- _Work instruction_
Arrange every line of the listing below as a Markdown table with two columns, Row and Text, leaving out blank lines.

[Listed records — start]

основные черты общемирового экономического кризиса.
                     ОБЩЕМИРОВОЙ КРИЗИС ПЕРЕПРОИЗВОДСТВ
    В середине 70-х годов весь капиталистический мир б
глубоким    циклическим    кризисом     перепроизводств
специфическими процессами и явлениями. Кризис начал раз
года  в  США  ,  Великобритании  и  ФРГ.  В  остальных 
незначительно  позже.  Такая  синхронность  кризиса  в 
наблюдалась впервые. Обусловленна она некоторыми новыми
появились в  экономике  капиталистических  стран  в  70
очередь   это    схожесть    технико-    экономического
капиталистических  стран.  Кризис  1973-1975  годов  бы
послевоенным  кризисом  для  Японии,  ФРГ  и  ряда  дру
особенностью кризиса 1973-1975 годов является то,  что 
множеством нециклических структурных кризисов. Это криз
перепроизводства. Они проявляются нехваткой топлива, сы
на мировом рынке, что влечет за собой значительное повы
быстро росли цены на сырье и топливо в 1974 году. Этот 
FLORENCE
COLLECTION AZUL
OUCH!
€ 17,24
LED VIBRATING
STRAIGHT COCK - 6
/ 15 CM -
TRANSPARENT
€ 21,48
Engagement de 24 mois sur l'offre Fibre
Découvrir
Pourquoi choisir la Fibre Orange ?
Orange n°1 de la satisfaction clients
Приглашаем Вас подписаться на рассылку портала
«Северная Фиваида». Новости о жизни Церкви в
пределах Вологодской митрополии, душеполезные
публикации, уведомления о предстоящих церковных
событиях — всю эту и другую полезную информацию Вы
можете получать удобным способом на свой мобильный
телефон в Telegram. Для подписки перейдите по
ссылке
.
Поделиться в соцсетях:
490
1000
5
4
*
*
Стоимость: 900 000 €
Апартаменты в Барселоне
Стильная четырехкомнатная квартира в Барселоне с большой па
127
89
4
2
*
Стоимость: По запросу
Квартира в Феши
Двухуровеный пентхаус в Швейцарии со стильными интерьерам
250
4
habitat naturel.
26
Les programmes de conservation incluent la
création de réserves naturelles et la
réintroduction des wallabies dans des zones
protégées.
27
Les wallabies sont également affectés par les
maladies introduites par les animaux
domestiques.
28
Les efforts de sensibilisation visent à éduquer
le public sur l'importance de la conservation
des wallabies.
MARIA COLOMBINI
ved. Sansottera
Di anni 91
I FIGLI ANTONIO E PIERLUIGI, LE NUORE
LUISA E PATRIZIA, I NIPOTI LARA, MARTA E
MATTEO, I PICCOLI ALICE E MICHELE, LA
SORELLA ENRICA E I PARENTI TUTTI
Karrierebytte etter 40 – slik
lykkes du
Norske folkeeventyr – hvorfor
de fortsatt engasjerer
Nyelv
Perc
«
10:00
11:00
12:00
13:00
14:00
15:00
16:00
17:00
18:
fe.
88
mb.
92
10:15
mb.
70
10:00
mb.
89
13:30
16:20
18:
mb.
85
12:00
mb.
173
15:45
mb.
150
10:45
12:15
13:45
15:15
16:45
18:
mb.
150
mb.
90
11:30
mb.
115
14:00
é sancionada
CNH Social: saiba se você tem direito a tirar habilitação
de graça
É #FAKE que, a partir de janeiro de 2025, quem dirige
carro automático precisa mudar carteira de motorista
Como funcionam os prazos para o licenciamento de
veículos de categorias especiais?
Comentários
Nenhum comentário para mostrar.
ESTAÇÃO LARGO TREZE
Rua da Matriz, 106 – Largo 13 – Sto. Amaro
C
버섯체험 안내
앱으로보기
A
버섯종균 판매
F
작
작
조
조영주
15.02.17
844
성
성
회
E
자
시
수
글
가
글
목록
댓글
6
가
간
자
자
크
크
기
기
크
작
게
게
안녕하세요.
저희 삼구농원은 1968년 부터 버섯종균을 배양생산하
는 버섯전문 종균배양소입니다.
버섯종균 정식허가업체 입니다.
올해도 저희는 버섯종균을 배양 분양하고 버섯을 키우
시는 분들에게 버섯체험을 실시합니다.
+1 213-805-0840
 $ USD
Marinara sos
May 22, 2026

[Listed records — finish]

- _Result of this task_
| Row | Text |
|---|---|
| 1 | основные черты общемирового экономического кризиса. |
| 2 |                      ОБЩЕМИРОВОЙ КРИЗИС ПЕРЕПРОИЗВОДСТВ |
| 3 |     В середине 70-х годов весь капиталистический мир б |
| 4 | глубоким    циклическим    кризисом     перепроизводств |
| 5 | специфическими процессами и явлениями. Кризис начал раз |
| 6 | года  в  США  ,  Великобритании  и  ФРГ.  В  остальных  |
| 7 | незначительно  позже.  Такая  синхронность  кризиса  в  |
| 8 | наблюдалась впервые. Обусловленна она некоторыми новыми |
| 9 | появились в  экономике  капиталистических  стран  в  70 |
| 10 | очередь   это    схожесть    технико-    экономического |
| 11 | капиталистических  стран.  Кризис  1973-1975  годов  бы |
| 12 | послевоенным  кризисом  для  Японии,  ФРГ  и  ряда  дру |
| 13 | особенностью кризиса 1973-1975 годов является то,  что  |
| 14 | множеством нециклических структурных кризисов. Это криз |
| 15 | перепроизводства. Они проявляются нехваткой топлива, сы |
| 16 | на мировом рынке, что влечет за собой значительное повы |
| 17 | быстро росли цены на сырье и топливо в 1974 году. Этот  |
| 18 | FLORENCE |
| 19 | COLLECTION AZUL |
| 20 | OUCH! |
| 21 | € 17,24 |
| 22 | LED VIBRATING |
| 23 | STRAIGHT COCK - 6 |
| 24 | / 15 CM - |
| 25 | TRANSPARENT |
| 26 | € 21,48 |
| 27 | Engagement de 24 mois sur l'offre Fibre |
| 28 | Découvrir |
| 29 | Pourquoi choisir la Fibre Orange ? |
| 30 | Orange n°1 de la satisfaction clients |
| 31 | Приглашаем Вас подписаться на рассылку портала |
| 32 | «Северная Фиваида». Новости о жизни Церкви в |
| 33 | пределах Вологодской митрополии, душеполезные |
| 34 | публикации, уведомления о предстоящих церковных |
| 35 | событиях — всю эту и другую полезную информацию Вы |
| 36 | можете получать удобным способом на свой мобильный |
| 37 | телефон в Telegram. Для подписки перейдите по |
| 38 | ссылке |
| 39 | . |
| 40 | Поделиться в соцсетях: |
| 41 | 490 |
| 42 | 1000 |
| 43 | 5 |
| 44 | 4 |
| 45 | * |
| 46 | * |
| 47 | Стоимость: 900 000 € |
| 48 | Апартаменты в Барселоне |
| 49 | Стильная четырехкомнатная квартира в Барселоне с большой па |
| 50 | 127 |
| 51 | 89 |
| 52 | 4 |
| 53 | 2 |
| 54 | * |
| 55 | Стоимость: По запросу |
| 56 | Квартира в Феши |
| 57 | Двухуровеный пентхаус в Швейцарии со стильными интерьерам |
| 58 | 250 |
| 59 | 4 |
| 60 | habitat naturel. |
| 61 | 26 |
| 62 | Les programmes de conservation incluent la |
| 63 | création de réserves naturelles et la |
| 64 | réintroduction des wallabies dans des zones |
| 65 | protégées. |
| 66 | 27 |
| 67 | Les wallabies sont également affectés par les |
| 68 | maladies introduites par les animaux |
| 69 | domestiques. |
| 70 | 28 |
| 71 | Les efforts de sensibilisation visent à éduquer |
| 72 | le public sur l'importance de la conservation |
| 73 | des wallabies. |
| 74 | MARIA COLOMBINI |
| 75 | ved. Sansottera |
| 76 | Di anni 91 |
| 77 | I FIGLI ANTONIO E PIERLUIGI, LE NUORE |
| 78 | LUISA E PATRIZIA, I NIPOTI LARA, MARTA E |
| 79 | MATTEO, I PICCOLI ALICE E MICHELE, LA |
| 80 | SORELLA ENRICA E I PARENTI TUTTI |
| 81 | Karrierebytte etter 40 – slik |
| 82 | lykkes du |
| 83 | Norske folkeeventyr – hvorfor |
| 84 | de fortsatt engasjerer |
| 85 | Nyelv |
| 86 | Perc |
| 87 | « |
| 88 | 10:00 |
| 89 | 11:00 |
| 90 | 12:00 |
| 91 | 13:00 |
| 92 | 14:00 |
| 93 | 15:00 |
| 94 | 16:00 |
| 95 | 17:00 |
| 96 | 18: |
| 97 | fe. |
| 98 | 88 |
| 99 | mb. |
| 100 | 92 |
| 101 | 10:15 |
| 102 | mb. |
| 103 | 70 |
| 104 | 10:00 |
| 105 | mb. |
| 106 | 89 |
| 107 | 13:30 |
| 108 | 16:20 |
| 109 | 18: |
| 110 | mb. |
| 111 | 85 |
| 112 | 12:00 |
| 113 | mb. |
| 114 | 173 |
| 115 | 15:45 |
| 116 | mb. |
| 117 | 150 |
| 118 | 10:45 |
| 119 | 12:15 |
| 120 | 13:45 |
| 121 | 15:15 |
| 122 | 16:45 |
| 123 | 18: |
| 124 | mb. |
| 125 | 150 |
| 126 | mb. |
| 127 | 90 |
| 128 | 11:30 |
| 129 | mb. |
| 130 | 115 |
| 131 | 14:00 |
| 132 | é sancionada |
| 133 | CNH Social: saiba se você tem direito a tirar habilitação |
| 134 | de graça |
| 135 | É #FAKE que, a partir de janeiro de 2025, quem dirige |
| 136 | carro automático precisa mudar carteira de motorista |
| 137 | Como funcionam os prazos para o licenciamento de |
| 138 | veículos de categorias especiais? |
| 139 | Comentários |
| 140 | Nenhum comentário para mostrar. |
| 141 | ESTAÇÃO LARGO TREZE |
| 142 | Rua da Matriz, 106 – Largo 13 – Sto. Amaro |
| 143 | C |
| 144 | 버섯체험 안내 |
| 145 | 앱으로보기 |
| 146 | A |
| 147 | 버섯종균 판매 |
| 148 | F |
| 149 | 작 |
| 150 | 작 |
| 151 | 조 |
| 152 | 조영주 |
| 153 | 15.02.17 |
| 154 | 844 |
| 155 | 성 |
| 156 | 성 |
| 157 | 회 |
| 158 | E |
| 159 | 자 |
| 160 | 시 |
| 161 | 수 |
| 162 | 글 |
| 163 | 가 |
| 164 | 글 |
| 165 | 목록 |
| 166 | 댓글 |
| 167 | 6 |
| 168 | 가 |
| 169 | 간 |
| 170 | 자 |
| 171 | 자 |
| 172 | 크 |
| 173 | 크 |
| 174 | 기 |
| 175 | 기 |
| 176 | 크 |
| 177 | 작 |
| 178 | 게 |
| 179 | 게 |
| 180 | 안녕하세요. |
| 181 | 저희 삼구농원은 1968년 부터 버섯종균을 배양생산하 |
| 182 | 는 버섯전문 종균배양소입니다. |
| 183 | 버섯종균 정식허가업체 입니다. |
| 184 | 올해도 저희는 버섯종균을 배양 분양하고 버섯을 키우 |
| 185 | 시는 분들에게 버섯체험을 실시합니다. |
| 186 | +1 213-805-0840 |
| 187 |  $ USD |
| 188 | Marinara sos |
| 189 | May 22, 2026 |